Face à cette nature insaisissable, j’ai décidé de lui offrir un corps. Un corps imaginaire et sensible, en la figurant comme une créature vivante, autonome et mutante, qui s’exprime de l’intérieur, par vibrations plus ou moins intenses. Lorsque ces vibrations traversent la paroi de l’abdomen, elles se transforment par des processus de sculpturation en pulsationschromatiques. Ces pulsations prennent alors la forme de figures géométriques élémentaires ou organiques, selon le site ventral où se cache la créature : tout le ventre ou l’un de ses organes.
La couleur sonifiée, une traduction des émotions ventrales
La couleur ne saurait être réduite à une simple transposition musicale fondée sur des fréquences car les deux phénomènes ne partagent pas la même nature ondulatoire et appartiennent à des régimes perceptifs et cognitifs fondamentalement distincts. Tenter de les aligner sur la base d’une analogie physique conduit souvent à appauvrir l’un au profit de l’autre. En revanche, lorsque la couleur est sonifiée ou musicalisée, éloignée donc d’une mécanique reposant sur un rapport hertzien, elle devient un événement perceptif mouvant dans un espace sensible et s’habille d’une structure sonore, capable de générer du rythme, de la tension, de la pulsation et de la forme même dans le silence. Ce n’est donc pas la couleur qui devient musique, mais la musique qui, en s’ouvrant à la dimension visuelle et viscérale que représente la couleur, s’enrichit de nouvelles amplitudes expressives.
Les peintres quels qu’ils soient ont inscrit les couleurs dans des cadres figés et dans des répartitions plastiques soumises à des compositions visuelles. Même dans les œuvres les plus abstraites, la couleur reste suspendue à la toile, au dispositif optique, au champ rétinien La couleur a été chargée aussi de valeur spirituelle ou symbolique comme par exemple chez Kandinsky (Le spirituel dans l’art).

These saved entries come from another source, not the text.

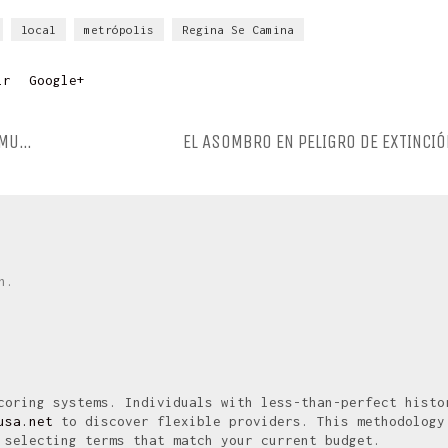
local
metrópolis
Regina Se Camina
lr
Google+
TRANSFORMANDO EL FUTURO: TRABAJO COMUNITARIO QUÉ SIGNIFICA Y A DÓNDE NOS LLEVA
EL ASOMBRO EN PELIGRO DE EXTINCIÓ
n.
coring systems. Individuals with less-than-perfect histo
usa.net
to discover flexible providers. This methodology
 selecting terms that match your current budget.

Les catégorisations classiques des émotions et leur correspondance chromatique récurrente sont ici entièrement critiquées. Attribuer au rouge la colère ou au bleu la mélancolie, c’est reconduire un schéma réducteur, hérité de traditions picturales et psychologiques qui ont neutralisé la force des couleurs. C’est aussi reconduire une cartographie des affects déconnectée de l’expérience réelle. Ce qui rend certaines couleurs saillantes dans une composition udérale, ce n’est ni leur équilibre, ni leur contraste, mais leur force de surgissement. Dans l’udérochromatisme, une couleur n’est pas un choix rationnel, mais une traduction viscérale. Elle ne se sélectionne pas : elle appelle. La couleur n’a alors plus rien d’un outil plastique. Elle devient événement vibratoire, fréquence sensible, ligne de fuite d’un corps qui s’exprime sans mots.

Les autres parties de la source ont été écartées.